Concepito come un disco suddiviso in tre momenti (vedi anche l’edizione doppio vinile con tre facciate incise), il nuovo lavoro dei canadesi Do Make Say Think è concepito per essere ascoltato con contemplazione pari a quella richiesta per ammirare un film (senza dialoghi, ovviamente) dai movimenti di camera lenti e la fotografia straordinariamente curata. Di giochi di luce e ombre si nutre anche questo lavoro: basta una lieve dissolvenza e dalla prima parte del disco ci si ritrova nel “secondo tempo”, con l’atmosfera che cambia repentinamente, come – appunto – se ci fosse stata una svolta nella “storia”, o una sorta di digressione nella narrazione.

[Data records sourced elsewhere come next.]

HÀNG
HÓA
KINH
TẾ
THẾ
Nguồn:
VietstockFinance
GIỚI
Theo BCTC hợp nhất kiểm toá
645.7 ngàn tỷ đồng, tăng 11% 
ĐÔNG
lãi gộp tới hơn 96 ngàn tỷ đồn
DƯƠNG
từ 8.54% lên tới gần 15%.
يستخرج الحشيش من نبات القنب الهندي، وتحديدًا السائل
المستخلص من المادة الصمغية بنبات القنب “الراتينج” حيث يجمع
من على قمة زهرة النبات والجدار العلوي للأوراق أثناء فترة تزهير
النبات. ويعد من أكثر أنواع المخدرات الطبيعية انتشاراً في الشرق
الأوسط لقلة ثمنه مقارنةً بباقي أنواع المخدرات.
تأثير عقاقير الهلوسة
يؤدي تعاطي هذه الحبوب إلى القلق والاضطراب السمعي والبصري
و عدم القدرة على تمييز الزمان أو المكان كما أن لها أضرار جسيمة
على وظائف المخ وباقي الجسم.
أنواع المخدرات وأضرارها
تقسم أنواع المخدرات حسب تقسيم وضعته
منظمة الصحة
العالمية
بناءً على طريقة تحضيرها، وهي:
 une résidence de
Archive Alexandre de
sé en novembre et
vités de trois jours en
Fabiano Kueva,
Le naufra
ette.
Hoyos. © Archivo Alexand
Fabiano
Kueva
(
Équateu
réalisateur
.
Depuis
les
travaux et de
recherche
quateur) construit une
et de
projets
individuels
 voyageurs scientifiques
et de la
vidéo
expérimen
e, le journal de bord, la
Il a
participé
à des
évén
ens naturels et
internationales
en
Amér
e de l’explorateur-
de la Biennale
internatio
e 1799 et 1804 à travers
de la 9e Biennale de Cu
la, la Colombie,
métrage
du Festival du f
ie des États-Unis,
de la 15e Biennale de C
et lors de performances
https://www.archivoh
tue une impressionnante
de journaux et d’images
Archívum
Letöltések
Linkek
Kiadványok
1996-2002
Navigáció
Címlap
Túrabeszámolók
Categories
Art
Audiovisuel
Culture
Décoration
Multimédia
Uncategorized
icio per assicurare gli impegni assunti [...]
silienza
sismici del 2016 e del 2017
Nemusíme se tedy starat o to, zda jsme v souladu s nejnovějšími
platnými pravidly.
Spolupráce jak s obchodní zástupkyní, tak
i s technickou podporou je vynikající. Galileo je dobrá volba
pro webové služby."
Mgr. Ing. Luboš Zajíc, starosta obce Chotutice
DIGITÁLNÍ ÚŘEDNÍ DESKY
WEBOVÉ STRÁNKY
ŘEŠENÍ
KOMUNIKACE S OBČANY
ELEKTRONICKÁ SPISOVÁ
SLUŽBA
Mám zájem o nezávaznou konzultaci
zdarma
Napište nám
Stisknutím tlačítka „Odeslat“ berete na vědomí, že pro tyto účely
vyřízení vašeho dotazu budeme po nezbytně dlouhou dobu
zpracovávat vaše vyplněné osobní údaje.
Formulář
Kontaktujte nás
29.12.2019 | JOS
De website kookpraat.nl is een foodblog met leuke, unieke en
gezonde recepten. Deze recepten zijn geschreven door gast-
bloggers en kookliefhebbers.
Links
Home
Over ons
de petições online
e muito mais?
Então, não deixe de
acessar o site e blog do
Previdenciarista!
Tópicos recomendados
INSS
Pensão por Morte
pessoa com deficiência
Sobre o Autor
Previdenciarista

Nel “primo tempo” troviamo due lunghe cavalcate dall’incedere epico e drammatico, ‘Fredericia’ e ‘Auberge le Mouton Noir’ (intervallate da una breve traccia “di raccordo”), che partono da arpeggi malinconici e delicati di chitarra per poi sfociare in groove appassionanti, travolgenti, impetuosi. Il secondo movimento, che comincia con i dieci minuti abbondanti di ‘Outer Inner & Secret’, invece, si muove perlopiù tra quadri impressionisti, dilatazioni, ricami di tromba…oltre alle “consuete” esplosioni soniche, ancora più subdole che nella prima parte del disco.
Molto più movimentata la terza parte, in cui le chitarre s’inseriscono tra parti di batteria più sostenute e lineari e suoni elettronici sminuzzati, tagliati e incollati ad arte per dare un senso di caos incombente. ‘It’s Gonna Rain’, una distesa di rumori digitali, introduce la bellissima ‘Hooray! Hootay! Hooray!’, dove arpeggi di chitarra acustica accarezzati dalla tromba (o viceversa, come preferite), suoni ambientali, loop che girano al contrario e percussioni appena sfiorate in lontananza sono il preludio per uno splendido pezzo, con una chitarra che suona come un coro uscito da una colonna sonora di Morricone (?!), per poi lasciare spazio ad un vero coro proprio quando il ritmo inizia a diventare leggermente più sostenuto, e un nuovo arpeggio prende il posto delle micropulsazioni elettroniche che fino a quel momento avevano costituito la materia sonora principale del pezzo. Beh…più difficile (nonché inutile) a descriverlo, che a restarne affascinati. Un ottimo disco di post rock cinematico.